Entertaining Prospects: Garrison and Gold Town Theatre in New Zealand c.1850–1870
Theatres established throughout New Zealand during the mid-nineteenth century offered colonial audiences, even those in smaller settlements, access to a vast array of live performance and popular dramatic amusements. Examining several garrison and gold towns and experimenting with the use of various digital quantitative and spatial methodologies, this thesis explores the interplay between playhouses and colonial audiences. The study focuses particularly on the extent to which theatre operated as a vehicle and arena for the spread of Anglo culture, performance of gendered work, and the production or degradation of colonial respectability. Providing collective excitement, diversion, and respite from otherwise monotonous or solitary activities, theatres were significant features of civic society and cultural life between 1850 and 1870. Garrison amateur dramatics in Auckland and New Plymouth performed by soldiers stationed in New Zealand during the quieter 1850s proved that there were prospective constituencies of theatregoers with both appetite and appreciation sufficient to support regular theatrical amusements. Theatre expanded as gold fever spread across Otago and then the West Coast during the 1860s. From 1862, Dunedin’s theatre scene exploded as gold attracted diggers and auxiliaries from far and wide.
Theatres were prominent markers of civic development. Whether in transient gold town settlements or commercial urban centres, playhouses shared a common repertoire introduced by performers and managers from across the Anglo-world. Performing contemporary plays from Britain, Australia, and North America, theatre companies in colonial New Zealand brought with them experience and reputations cultivated on touring circuits elsewhere. Analysing how these theatre people acted as conduits of cultural transmission, the study utilises network and spatial analyses to demonstrate how theatre provided access to contemporary theatre culture and thus situated playgoers within a constituency of cultural consumers throughout a vast Anglo-theatre network.

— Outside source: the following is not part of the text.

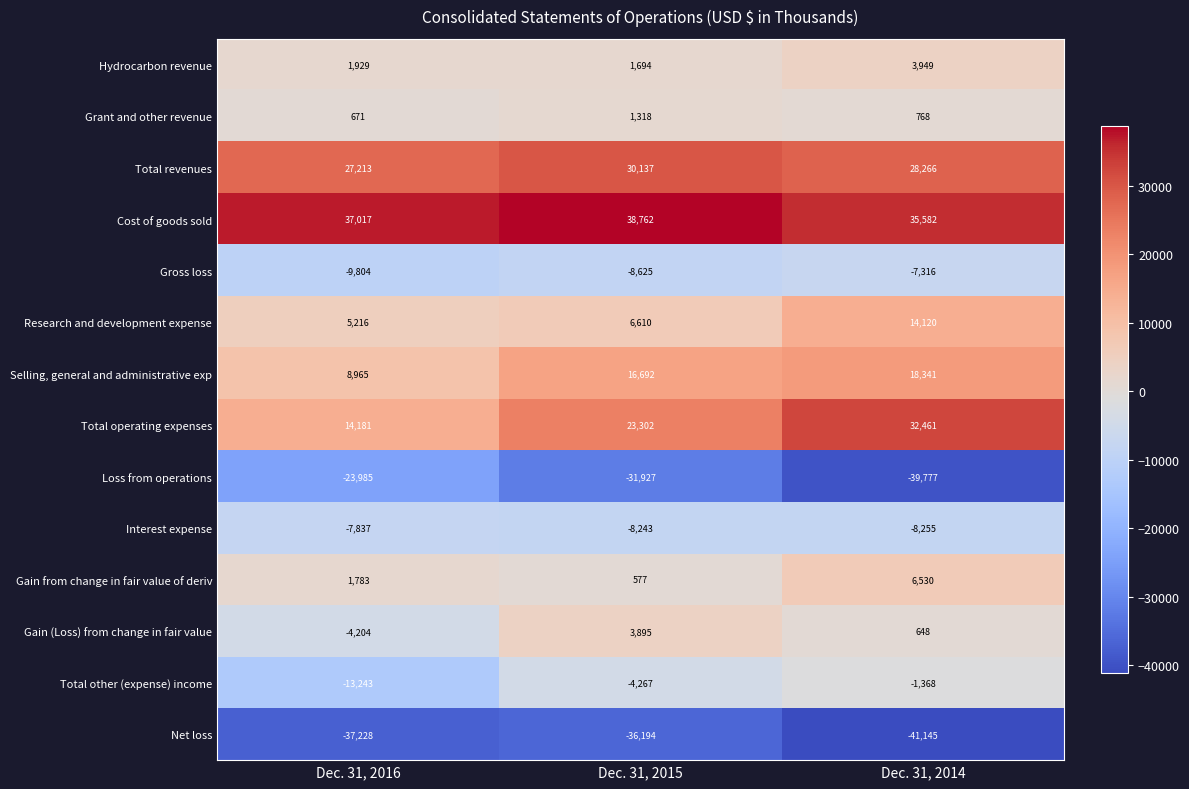

At how many categories does at least one series exceed 19722?

3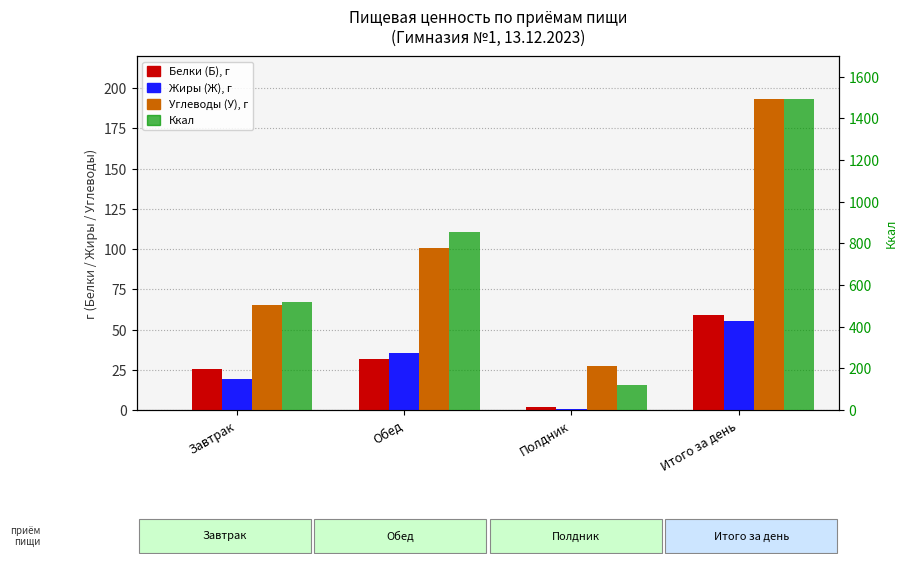

Which series has the widest spread of values?

Ккал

The thesis also investigates the characteristics of theatres as colonial workplaces. Focusing predominantly on commercial theatre, the study explores how, in operating outside broader social conventions, playhouses enjoyed flexibility in defining acceptable work. Quantitative analyses of house size data highlighting the fluctuation of audiences, and debtors’ petitions filed by theatre professionals, demonstrate the economic precarity of theatre business. Nonetheless, theatre women enjoyed greater freedom and opportunity for advancement than in other professions. The analysis demonstrates the uneven extent to which gender was used as grounds for criticism in New Zealand.
Colonial settlements were sensitive to ideas of reputation and progress. As public spaces, theatres featured heavily in contemporary discussion and debate which interpreted venues and repertoire as variously civilizing and corrupting. Alongside amusement and leisure, playhouses were also sites of commerce, social mixing, heightened emotion, drunkenness, and disorder. Assessing how theatre and theatregoing played into a broader discourse of respectability reflecting societal anxiety over colonial reputation, the study argues that theatres were hotly debated because public entertainments were taken to reflect the general character of colonial inhabitants.